Brenna's In The Kitchen With The Grand Marnier And Oban
I can't tell you how much fun I'm having eating new-to-me Scottish (and British) food these days. I've tried about every meat-encased-in-pastry item in our local bakery, which are all called pies, no matter what shape or size they are. I've tried (and loved) Stovies (a mush of mashed potatoes and corned beef hash mounded on a plate), Coronation Chicken (created for the coronation of Queen Elizabeth in 1953!), and toasties (remember that George Forman sandwich press in the back of your mother's kitchen cabinet? Put coronation chicken on white bread and Press it Baby)!
Now Christmas is here! That means Christmas foods! Time to pour alcohol all over everything! Pour it in the whipped cream. Pour it in the Christmas Cake, and the Christmas pudding too! Add it to the Trifle - all three layers!

**Work to complete:**
**1)** Reproduce the stretch of the Scottish food post from "Brenna's In The" through "Press it Baby)!" word for word.
**2)** In the Scottish food post, what occasion was Coronation Chicken created for?
The material that follows plays no part in what you need to do.

**Data for analysis:**
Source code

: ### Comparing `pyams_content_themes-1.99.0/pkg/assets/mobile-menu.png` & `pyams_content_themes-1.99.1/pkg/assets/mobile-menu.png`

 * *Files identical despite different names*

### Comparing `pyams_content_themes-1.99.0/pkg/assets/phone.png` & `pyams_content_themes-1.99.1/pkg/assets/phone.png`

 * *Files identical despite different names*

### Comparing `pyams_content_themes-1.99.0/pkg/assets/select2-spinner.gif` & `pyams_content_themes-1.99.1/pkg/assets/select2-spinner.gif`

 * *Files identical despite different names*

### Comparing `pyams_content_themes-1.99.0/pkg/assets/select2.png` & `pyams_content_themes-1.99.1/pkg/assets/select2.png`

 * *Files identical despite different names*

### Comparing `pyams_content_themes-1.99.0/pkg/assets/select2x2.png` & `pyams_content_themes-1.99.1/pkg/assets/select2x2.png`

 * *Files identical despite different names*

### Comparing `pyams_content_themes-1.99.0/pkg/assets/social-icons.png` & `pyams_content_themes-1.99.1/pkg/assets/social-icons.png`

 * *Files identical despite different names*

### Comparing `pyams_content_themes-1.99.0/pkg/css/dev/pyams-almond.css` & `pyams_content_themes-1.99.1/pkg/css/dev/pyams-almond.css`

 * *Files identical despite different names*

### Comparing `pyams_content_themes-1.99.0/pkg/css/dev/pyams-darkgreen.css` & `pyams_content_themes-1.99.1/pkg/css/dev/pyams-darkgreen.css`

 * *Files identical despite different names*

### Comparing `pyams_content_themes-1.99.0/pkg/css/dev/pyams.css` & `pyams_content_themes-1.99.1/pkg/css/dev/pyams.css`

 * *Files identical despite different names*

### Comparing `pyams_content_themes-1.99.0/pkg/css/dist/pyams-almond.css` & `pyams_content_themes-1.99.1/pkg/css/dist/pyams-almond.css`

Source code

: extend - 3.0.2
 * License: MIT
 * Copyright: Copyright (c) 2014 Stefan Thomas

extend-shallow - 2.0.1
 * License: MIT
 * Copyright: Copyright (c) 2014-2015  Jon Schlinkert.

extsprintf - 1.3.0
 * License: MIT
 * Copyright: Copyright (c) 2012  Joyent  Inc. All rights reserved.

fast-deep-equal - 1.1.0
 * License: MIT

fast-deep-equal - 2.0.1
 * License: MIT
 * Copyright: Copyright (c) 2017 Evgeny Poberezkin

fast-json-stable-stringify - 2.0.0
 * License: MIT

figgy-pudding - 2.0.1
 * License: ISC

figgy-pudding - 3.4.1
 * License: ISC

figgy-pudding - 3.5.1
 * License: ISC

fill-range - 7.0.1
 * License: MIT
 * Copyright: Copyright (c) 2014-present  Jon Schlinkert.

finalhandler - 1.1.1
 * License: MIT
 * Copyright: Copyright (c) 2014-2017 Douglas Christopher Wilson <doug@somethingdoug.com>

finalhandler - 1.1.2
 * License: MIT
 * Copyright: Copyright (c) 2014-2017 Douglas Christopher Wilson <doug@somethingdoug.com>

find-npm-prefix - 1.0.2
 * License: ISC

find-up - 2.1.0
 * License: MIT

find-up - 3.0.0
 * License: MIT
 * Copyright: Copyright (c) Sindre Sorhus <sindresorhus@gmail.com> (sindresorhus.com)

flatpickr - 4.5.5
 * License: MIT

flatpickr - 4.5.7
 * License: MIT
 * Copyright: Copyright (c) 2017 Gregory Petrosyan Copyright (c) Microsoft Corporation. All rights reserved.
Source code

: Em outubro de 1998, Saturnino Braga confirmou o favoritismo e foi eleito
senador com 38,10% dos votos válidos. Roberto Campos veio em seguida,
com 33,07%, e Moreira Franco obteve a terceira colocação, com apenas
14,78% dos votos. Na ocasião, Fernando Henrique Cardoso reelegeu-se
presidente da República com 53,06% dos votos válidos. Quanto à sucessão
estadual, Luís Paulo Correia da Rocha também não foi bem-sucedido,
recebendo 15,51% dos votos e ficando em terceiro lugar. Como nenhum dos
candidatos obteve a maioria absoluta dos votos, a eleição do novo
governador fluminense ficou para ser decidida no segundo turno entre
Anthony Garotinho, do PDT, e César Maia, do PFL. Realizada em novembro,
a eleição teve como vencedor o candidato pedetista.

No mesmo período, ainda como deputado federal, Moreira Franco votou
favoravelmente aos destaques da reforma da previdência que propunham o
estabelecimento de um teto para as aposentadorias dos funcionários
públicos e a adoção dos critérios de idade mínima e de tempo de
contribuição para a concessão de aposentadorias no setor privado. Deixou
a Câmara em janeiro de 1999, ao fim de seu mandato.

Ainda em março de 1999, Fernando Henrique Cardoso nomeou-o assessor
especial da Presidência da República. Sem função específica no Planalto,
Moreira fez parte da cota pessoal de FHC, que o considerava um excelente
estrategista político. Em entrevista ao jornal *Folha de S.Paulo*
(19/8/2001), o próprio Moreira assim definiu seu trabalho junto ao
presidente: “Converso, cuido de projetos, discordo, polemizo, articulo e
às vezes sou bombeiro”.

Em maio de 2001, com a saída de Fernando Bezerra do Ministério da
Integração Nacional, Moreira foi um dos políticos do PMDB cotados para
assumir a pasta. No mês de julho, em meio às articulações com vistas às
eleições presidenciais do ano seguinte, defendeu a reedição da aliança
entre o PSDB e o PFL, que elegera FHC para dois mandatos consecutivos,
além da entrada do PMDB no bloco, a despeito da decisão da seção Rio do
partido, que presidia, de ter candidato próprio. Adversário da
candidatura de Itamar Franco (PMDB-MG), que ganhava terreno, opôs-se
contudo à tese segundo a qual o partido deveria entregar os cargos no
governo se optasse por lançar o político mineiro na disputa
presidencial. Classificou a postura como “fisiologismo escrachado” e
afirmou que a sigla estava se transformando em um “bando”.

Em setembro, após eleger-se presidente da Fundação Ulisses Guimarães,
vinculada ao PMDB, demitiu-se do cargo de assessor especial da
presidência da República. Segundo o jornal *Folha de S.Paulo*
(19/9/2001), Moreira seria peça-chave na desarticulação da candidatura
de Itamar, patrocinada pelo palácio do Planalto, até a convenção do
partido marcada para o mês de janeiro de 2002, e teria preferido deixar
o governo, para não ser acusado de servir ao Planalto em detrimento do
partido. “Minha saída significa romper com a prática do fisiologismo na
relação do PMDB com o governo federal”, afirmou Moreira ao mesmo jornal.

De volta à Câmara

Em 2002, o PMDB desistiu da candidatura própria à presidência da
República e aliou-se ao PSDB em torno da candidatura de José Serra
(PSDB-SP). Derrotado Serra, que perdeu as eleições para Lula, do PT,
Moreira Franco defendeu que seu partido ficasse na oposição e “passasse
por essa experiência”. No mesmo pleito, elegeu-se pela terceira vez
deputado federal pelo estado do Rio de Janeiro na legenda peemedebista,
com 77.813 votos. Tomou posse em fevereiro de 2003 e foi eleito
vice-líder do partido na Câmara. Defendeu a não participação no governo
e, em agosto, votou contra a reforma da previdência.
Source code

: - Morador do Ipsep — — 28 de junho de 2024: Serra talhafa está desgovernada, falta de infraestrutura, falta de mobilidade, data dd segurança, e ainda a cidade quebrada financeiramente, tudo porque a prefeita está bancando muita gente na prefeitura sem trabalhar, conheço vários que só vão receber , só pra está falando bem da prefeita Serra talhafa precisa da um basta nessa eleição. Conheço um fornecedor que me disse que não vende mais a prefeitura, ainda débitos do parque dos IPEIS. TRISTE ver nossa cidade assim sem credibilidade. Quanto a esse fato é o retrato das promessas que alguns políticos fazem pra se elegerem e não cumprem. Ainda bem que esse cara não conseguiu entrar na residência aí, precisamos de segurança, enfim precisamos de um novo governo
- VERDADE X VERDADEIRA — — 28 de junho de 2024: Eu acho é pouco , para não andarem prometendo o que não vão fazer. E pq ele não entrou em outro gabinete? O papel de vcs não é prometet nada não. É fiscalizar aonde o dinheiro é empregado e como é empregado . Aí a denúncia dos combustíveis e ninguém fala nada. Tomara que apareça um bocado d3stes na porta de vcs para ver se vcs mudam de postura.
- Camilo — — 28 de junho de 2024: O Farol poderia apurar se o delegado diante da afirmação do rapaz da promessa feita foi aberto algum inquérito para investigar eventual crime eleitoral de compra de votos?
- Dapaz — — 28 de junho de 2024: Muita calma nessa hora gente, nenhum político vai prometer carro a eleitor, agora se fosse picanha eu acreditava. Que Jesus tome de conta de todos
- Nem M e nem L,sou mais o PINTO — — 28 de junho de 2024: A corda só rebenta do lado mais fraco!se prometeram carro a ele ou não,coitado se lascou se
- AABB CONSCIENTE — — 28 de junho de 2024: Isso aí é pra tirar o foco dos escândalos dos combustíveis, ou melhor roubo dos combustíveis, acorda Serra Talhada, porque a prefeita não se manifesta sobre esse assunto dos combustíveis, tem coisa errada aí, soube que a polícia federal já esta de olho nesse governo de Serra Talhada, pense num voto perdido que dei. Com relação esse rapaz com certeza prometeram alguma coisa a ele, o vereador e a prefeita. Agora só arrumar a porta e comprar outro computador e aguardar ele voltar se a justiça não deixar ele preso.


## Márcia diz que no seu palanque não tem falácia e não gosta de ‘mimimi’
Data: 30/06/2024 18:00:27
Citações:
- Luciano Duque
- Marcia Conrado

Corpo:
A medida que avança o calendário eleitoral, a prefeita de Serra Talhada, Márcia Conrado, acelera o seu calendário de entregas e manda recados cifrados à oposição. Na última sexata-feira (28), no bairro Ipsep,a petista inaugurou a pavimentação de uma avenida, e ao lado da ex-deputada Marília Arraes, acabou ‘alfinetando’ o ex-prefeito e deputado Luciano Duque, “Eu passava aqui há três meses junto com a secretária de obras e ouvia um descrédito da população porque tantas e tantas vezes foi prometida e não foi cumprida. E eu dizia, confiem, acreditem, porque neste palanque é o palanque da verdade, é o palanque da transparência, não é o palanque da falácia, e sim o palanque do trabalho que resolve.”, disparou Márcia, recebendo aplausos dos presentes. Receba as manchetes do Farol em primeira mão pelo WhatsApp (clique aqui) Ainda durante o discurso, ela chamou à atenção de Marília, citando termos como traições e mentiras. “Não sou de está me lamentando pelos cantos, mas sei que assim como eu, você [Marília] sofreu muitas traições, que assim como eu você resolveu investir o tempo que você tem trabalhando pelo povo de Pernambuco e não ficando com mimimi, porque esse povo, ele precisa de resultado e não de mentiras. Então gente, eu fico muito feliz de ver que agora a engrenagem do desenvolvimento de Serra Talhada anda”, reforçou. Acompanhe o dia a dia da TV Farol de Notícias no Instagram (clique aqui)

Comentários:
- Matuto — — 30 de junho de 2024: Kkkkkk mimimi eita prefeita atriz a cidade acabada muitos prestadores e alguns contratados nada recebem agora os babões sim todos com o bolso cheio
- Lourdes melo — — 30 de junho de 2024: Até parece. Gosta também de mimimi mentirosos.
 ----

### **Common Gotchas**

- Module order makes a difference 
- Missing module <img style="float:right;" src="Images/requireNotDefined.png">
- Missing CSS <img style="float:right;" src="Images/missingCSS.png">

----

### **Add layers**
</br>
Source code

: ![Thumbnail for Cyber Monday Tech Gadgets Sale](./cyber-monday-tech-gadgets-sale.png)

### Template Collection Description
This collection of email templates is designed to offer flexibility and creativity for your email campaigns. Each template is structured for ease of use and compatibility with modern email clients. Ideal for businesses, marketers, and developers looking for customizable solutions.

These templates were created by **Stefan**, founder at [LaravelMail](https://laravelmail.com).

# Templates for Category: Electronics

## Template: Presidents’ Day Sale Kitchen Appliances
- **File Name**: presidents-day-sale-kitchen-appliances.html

**Solutions to the problems:**
**1)**
Brenna's In The Kitchen With The Grand Marnier And Oban
I can't tell you how much fun I'm having eating new-to-me Scottish (and British) food these days. I've tried about every meat-encased-in-pastry item in our local bakery, which are all called pies, no matter what shape or size they are. I've tried (and loved) Stovies (a mush of mashed potatoes and corned beef hash mounded on a plate), Coronation Chicken (created for the coronation of Queen Elizabeth in 1953!), and toasties (remember that George Forman sandwich press in the back of your mother's kitchen cabinet? Put coronation chicken on white bread and Press it Baby)!

**2)** The coronation of Queen Elizabeth in 1953.